Today, I write to support troubled young people who are afraid to tell their stories. They do not know the downward spiral of poverty and drugs on their streets will only hurt them more. I can speak for them because I taught them, and some had the courage to tell me about their lives which are full of people who do not give up and families who love. Our differences make us individuals.
Sonya is a mother, grandmother, teacher, and traveler.
She wanted to become a dancer but took piano lessons instead.
She reads everything, and her passion for young adult books came out of suggestions from her students. “You gotta read The Giver!” And later, “You have to read Harry Potter!”
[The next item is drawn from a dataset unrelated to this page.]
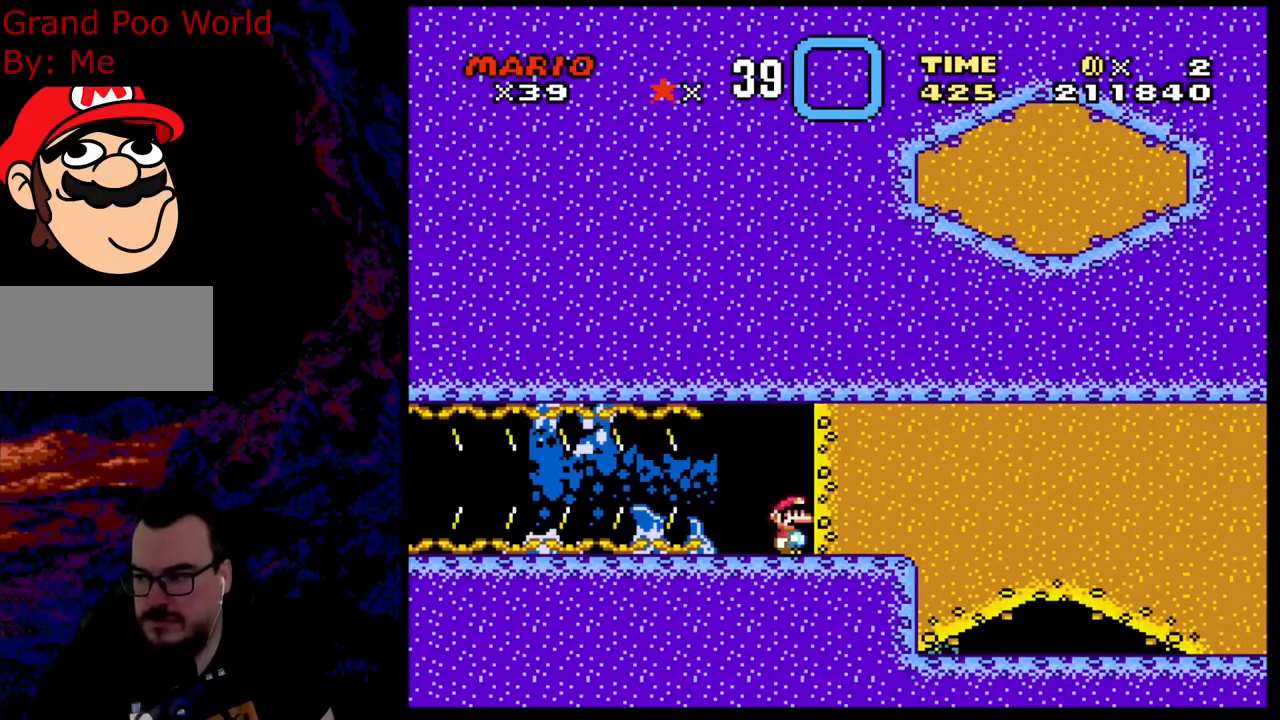
{"buttons": [], "events": [[17, "DPAD_RIGHT", "up"]]}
She wrote weekly feature columns in high school and college, and the op-ed pieces became so popular, people looked for her on campus. Soon after, she pushed her writing away for a while as she worked as an apartment manager, a mall store manager, and later, she fought her fear dragons to return to grad school and become a teacher.
There is a saying that no one can scare a teacher, but the first time she taught a class, she paced the hallway for a half hour before so her knees wouldn’t shake. They didn’t, but she had sipped so much water before class, she had to bolt out the door for the bathroom the moment the bell rang. She also decimated more dragons because she earned another Master’s in English and Creative Nonfiction Writing from Southern New Hampshire University and an MFA to help her write this book.
However, she remains terrified of roller coasters and snakes.